Prayers Before and After Meals
In brief
Orthodox Christians bless their food before eating and thank God after. Before the meal the family stands, makes the sign of the cross, and usually says the Lord's Prayer with a short blessing of the food; after the meal a brief prayer of thanksgiving is offered. The habit turns an ordinary table into a small act of worship — receiving food as a gift and returning thanks for it.
Why we bless the table
For the Orthodox, eating is never merely fueling the body. Food is God's gift, and the Church teaches that it is "sanctified by the word of God and prayer" (1 Timothy 4:5). St. Paul makes the whole table a place of worship: "whether therefore ye eat, or drink, or whatsoever ye do, do all to the glory of God." To bless the food before and to give thanks after is simply to eat the way a Christian eats — as a guest at a table God has set.

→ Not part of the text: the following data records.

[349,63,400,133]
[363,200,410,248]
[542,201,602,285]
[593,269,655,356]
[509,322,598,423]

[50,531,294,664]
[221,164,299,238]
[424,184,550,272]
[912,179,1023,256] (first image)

The custom is ancient and biblical. The Lord commanded Israel, "When thou hast eaten and art full, then thou shalt bless the Lord thy God," and the Gospels show Christ Himself taking bread, blessing, and giving thanks before feeding the crowds. The family table extends the spirit of the icon corner into the kitchen: a place where the household pauses, remembers God, and receives His gifts consciously rather than absently.
The customary prayers
Before the meal the family stands facing the icons, makes the sign of the cross, and prays. The core is the Lord's Prayer, followed (in the common Slavic-tradition form) by "Lord, have mercy" three times and the blessing: "O Christ our God, bless the food, drink, and fellowship of Thy servants, for Thou art holy always, now and ever and unto ages of ages. Amen." After the meal thanks is returned: "We give thanks to Thee, O Christ our God, that Thou hast satisfied us with Thy earthly blessings; deprive us not also of Thy Heavenly Kingdom," ending, "Blessed is God, Who has fed and nourished us with His bountiful gifts by His grace and compassion always, now and ever and unto ages of ages. Amen."

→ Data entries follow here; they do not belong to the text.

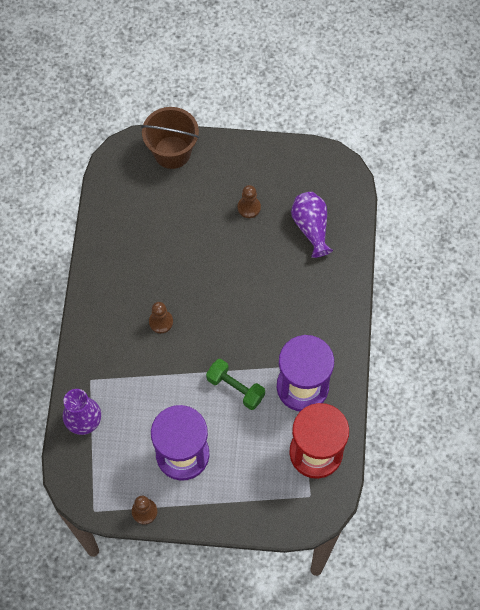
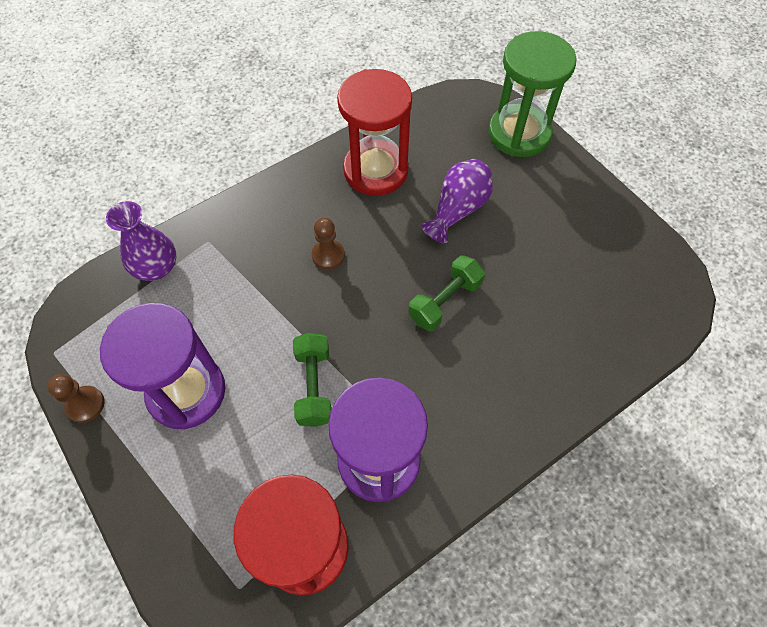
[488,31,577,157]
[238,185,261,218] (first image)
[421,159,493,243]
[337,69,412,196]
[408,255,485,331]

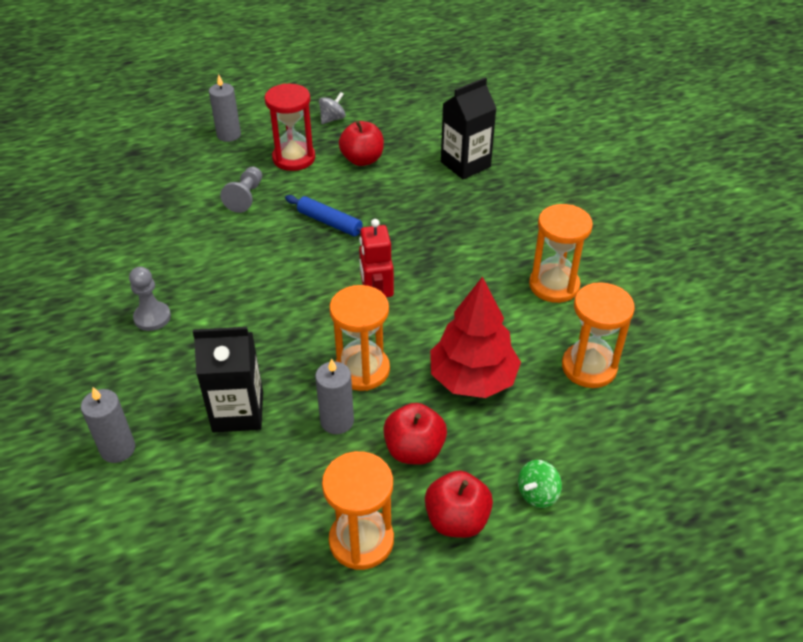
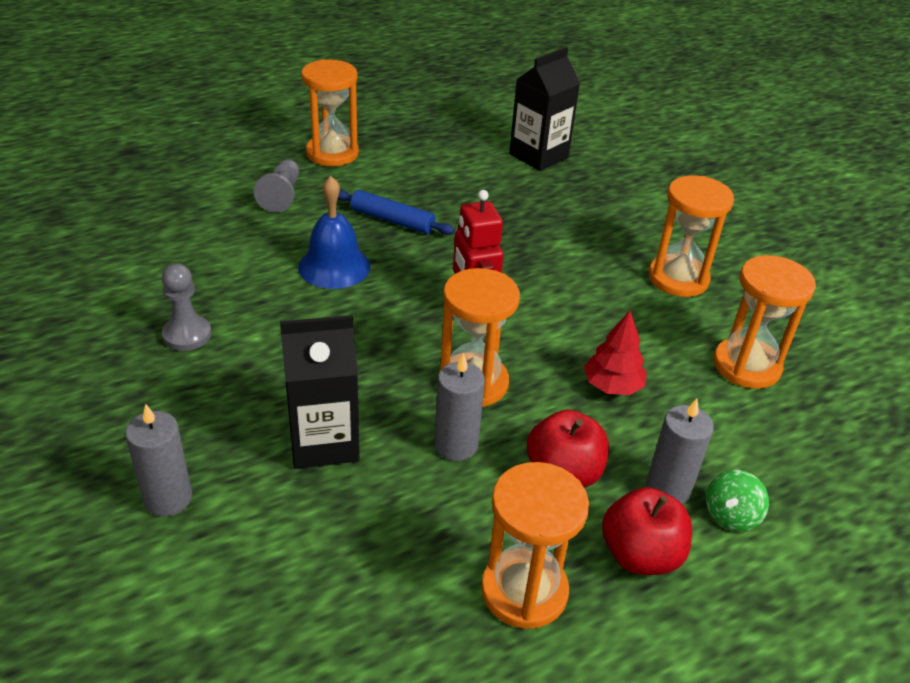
[646,399,714,504]
[301,59,359,166]
[319,92,346,124] (first image)
[339,121,384,166] (first image)
[584,311,647,395]
[298,176,370,289]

The exact words vary by prayer book and tradition — Greek, Slavic, and Antiochian practice each phrase it a little differently, and some simply say the Lord's Prayer alone. This is ordinary variation, not disagreement; any prayer book will give the local form. The two movements are always the same: ask God's blessing before, give Him thanks after.
At the family table
In practice one person leads — a parent, or the eldest — and the others make the sign of the cross and answer. Children learn the prayers here as naturally as they learn to hold a fork. Guests are welcomed into the same rhythm; the after-meal prayer thanks God not only for food but for the "fellowship" shared. On fast days the family blesses whatever is set before it in the same way, since the prayer is over God's gift, not over any particular menu (why-orthodox-christians-fast).
The tradition keeps the practice from turning inward. To thank God for a full table is also to remember those without one, which is why the Church links prayer at meals to almsgiving and hospitality. A short grace, said honestly, quietly reorders the day: it confesses, three times daily, that we live by gift and not by right.